- Opening Delimiter -
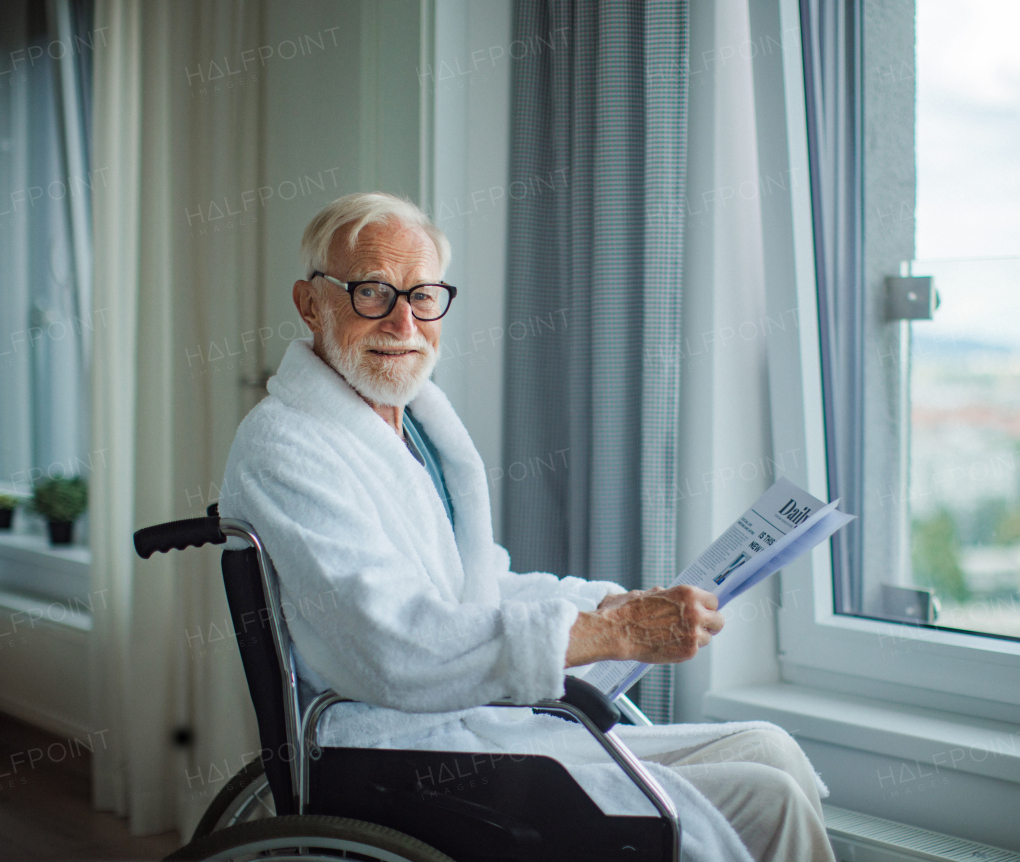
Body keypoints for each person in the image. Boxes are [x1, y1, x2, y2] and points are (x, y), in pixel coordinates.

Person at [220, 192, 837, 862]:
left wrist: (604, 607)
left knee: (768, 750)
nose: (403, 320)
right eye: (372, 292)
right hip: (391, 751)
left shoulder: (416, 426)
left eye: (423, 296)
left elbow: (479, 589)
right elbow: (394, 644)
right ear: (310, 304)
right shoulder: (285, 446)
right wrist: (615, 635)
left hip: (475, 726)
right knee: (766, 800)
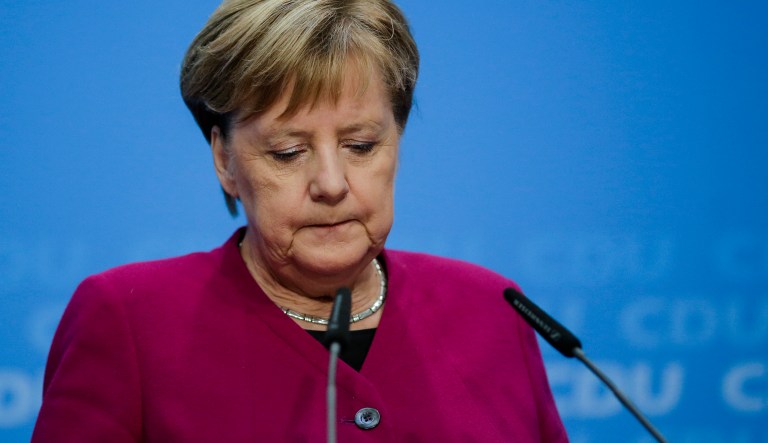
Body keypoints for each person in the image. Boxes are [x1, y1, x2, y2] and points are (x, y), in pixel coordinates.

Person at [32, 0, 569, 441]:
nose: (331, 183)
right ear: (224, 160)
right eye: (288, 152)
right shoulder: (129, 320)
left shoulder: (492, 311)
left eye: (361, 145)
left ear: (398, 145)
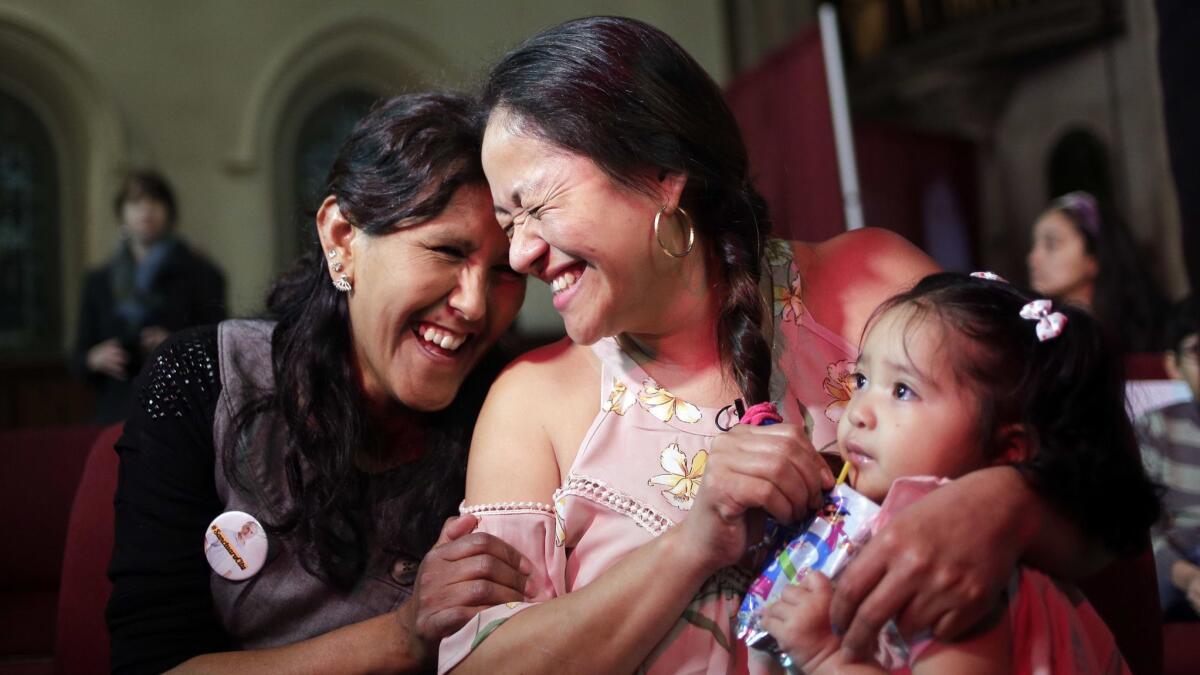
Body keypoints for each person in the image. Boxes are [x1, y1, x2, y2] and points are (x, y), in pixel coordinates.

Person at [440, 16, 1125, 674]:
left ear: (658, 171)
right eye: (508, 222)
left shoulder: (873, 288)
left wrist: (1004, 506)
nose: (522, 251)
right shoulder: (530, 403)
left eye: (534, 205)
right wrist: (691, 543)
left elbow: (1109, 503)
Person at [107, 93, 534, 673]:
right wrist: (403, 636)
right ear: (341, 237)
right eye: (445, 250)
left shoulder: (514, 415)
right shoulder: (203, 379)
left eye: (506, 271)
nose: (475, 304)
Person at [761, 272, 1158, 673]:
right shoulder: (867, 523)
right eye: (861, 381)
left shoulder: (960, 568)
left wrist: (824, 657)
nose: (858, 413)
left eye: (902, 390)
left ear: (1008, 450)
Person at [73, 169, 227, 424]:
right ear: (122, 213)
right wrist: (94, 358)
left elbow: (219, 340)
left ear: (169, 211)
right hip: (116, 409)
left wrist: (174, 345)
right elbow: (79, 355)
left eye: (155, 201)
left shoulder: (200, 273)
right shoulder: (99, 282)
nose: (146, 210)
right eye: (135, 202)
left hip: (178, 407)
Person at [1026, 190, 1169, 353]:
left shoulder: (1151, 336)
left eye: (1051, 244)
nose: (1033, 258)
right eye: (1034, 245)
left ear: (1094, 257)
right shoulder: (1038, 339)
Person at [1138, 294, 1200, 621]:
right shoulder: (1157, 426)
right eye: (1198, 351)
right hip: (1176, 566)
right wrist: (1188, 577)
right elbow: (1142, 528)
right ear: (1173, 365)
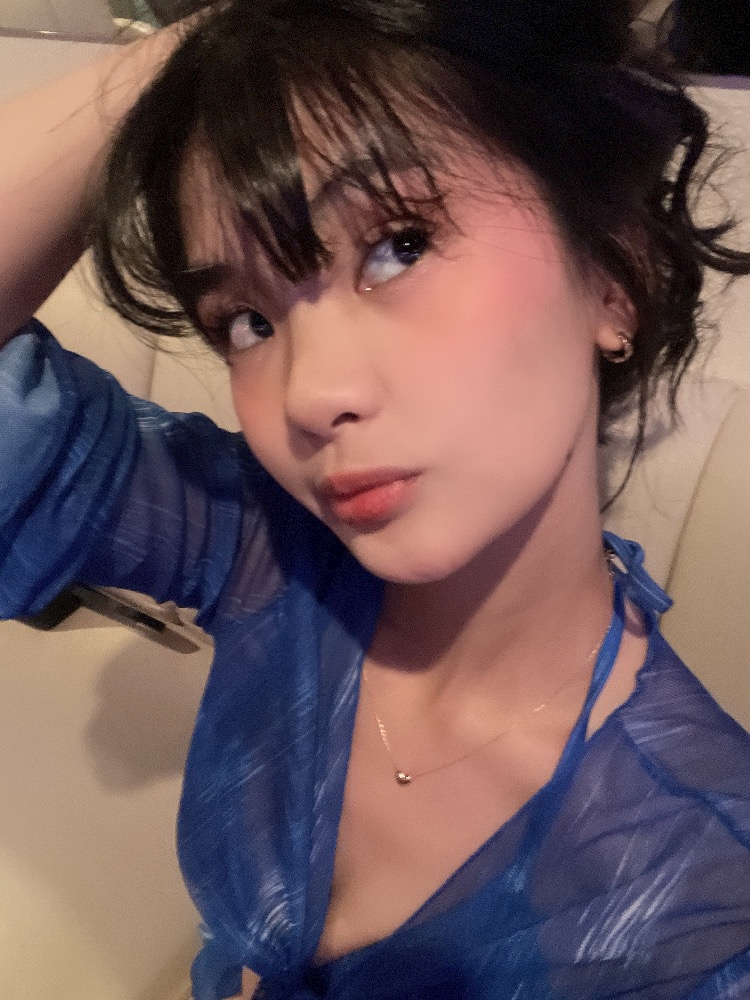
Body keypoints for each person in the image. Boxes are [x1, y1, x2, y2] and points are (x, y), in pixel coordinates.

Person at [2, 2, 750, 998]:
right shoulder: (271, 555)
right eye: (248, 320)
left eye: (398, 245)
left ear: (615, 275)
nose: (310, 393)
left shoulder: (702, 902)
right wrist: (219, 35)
- Closing Delimiter -
- Opening Delimiter -
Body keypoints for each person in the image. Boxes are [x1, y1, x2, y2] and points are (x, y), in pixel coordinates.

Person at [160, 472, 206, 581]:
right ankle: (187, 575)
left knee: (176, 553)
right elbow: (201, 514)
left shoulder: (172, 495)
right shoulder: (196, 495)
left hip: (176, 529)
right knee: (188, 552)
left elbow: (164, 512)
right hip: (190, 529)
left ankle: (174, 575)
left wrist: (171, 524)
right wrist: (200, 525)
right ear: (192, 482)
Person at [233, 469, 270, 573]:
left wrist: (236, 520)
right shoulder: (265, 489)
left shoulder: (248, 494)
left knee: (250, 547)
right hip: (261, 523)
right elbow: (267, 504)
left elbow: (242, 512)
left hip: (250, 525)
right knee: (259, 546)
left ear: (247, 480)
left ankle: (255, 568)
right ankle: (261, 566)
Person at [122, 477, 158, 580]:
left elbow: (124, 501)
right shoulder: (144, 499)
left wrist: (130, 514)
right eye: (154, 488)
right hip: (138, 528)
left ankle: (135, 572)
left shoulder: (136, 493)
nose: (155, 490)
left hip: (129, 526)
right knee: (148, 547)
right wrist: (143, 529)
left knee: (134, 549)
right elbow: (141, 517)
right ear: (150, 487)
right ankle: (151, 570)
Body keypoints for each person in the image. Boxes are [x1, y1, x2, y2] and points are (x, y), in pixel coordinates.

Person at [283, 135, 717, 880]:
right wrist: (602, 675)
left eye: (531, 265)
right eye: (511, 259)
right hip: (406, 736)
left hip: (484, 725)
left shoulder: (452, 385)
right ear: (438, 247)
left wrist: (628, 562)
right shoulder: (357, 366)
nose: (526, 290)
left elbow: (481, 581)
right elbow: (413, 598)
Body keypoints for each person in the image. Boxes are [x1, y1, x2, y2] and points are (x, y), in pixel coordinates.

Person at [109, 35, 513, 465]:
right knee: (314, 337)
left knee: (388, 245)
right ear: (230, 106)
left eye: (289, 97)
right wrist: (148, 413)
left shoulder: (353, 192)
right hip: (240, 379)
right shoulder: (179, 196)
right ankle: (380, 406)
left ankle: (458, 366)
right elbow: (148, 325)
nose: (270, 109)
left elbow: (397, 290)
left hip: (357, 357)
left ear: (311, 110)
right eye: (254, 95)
- Closing Delimiter -
- Opening Delimiter -
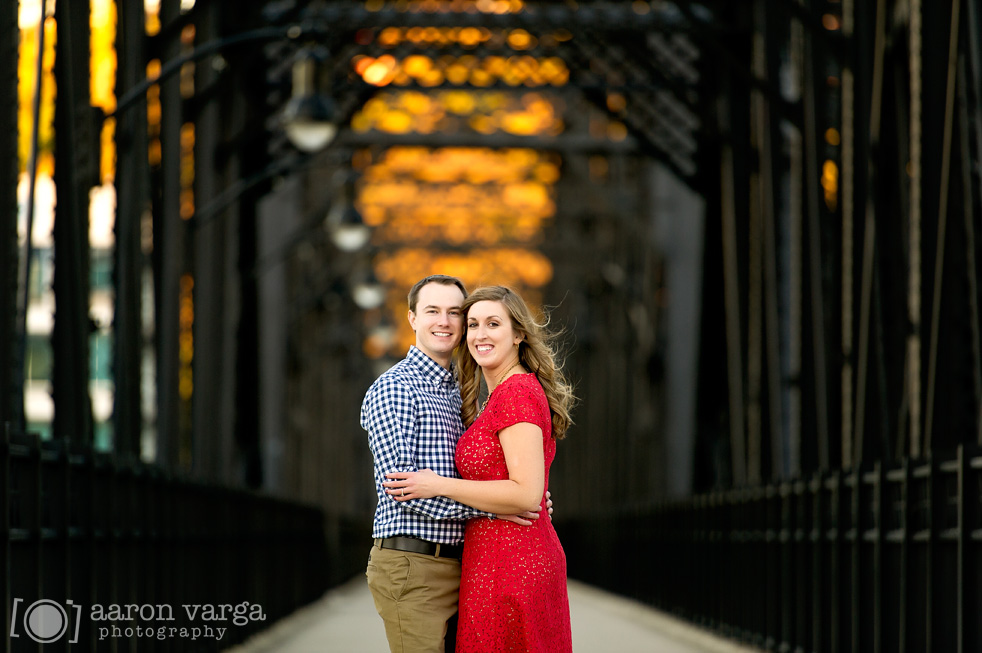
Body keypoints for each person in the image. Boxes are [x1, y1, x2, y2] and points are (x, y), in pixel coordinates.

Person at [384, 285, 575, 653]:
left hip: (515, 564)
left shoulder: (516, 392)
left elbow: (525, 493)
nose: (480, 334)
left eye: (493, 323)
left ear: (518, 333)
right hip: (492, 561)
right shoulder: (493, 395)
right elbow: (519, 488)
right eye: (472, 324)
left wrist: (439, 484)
- Closing Delimiter -
WHAT THE TASK REQUIRES: Return all lines from the material that contain "ankle".

PROBLEM SOLUTION:
right ankle: (187, 575)
left ankle: (174, 575)
left ankle: (255, 568)
right ankle: (261, 566)
left ankle: (135, 572)
right ankle: (151, 570)
right ankle: (380, 406)
left ankle: (458, 366)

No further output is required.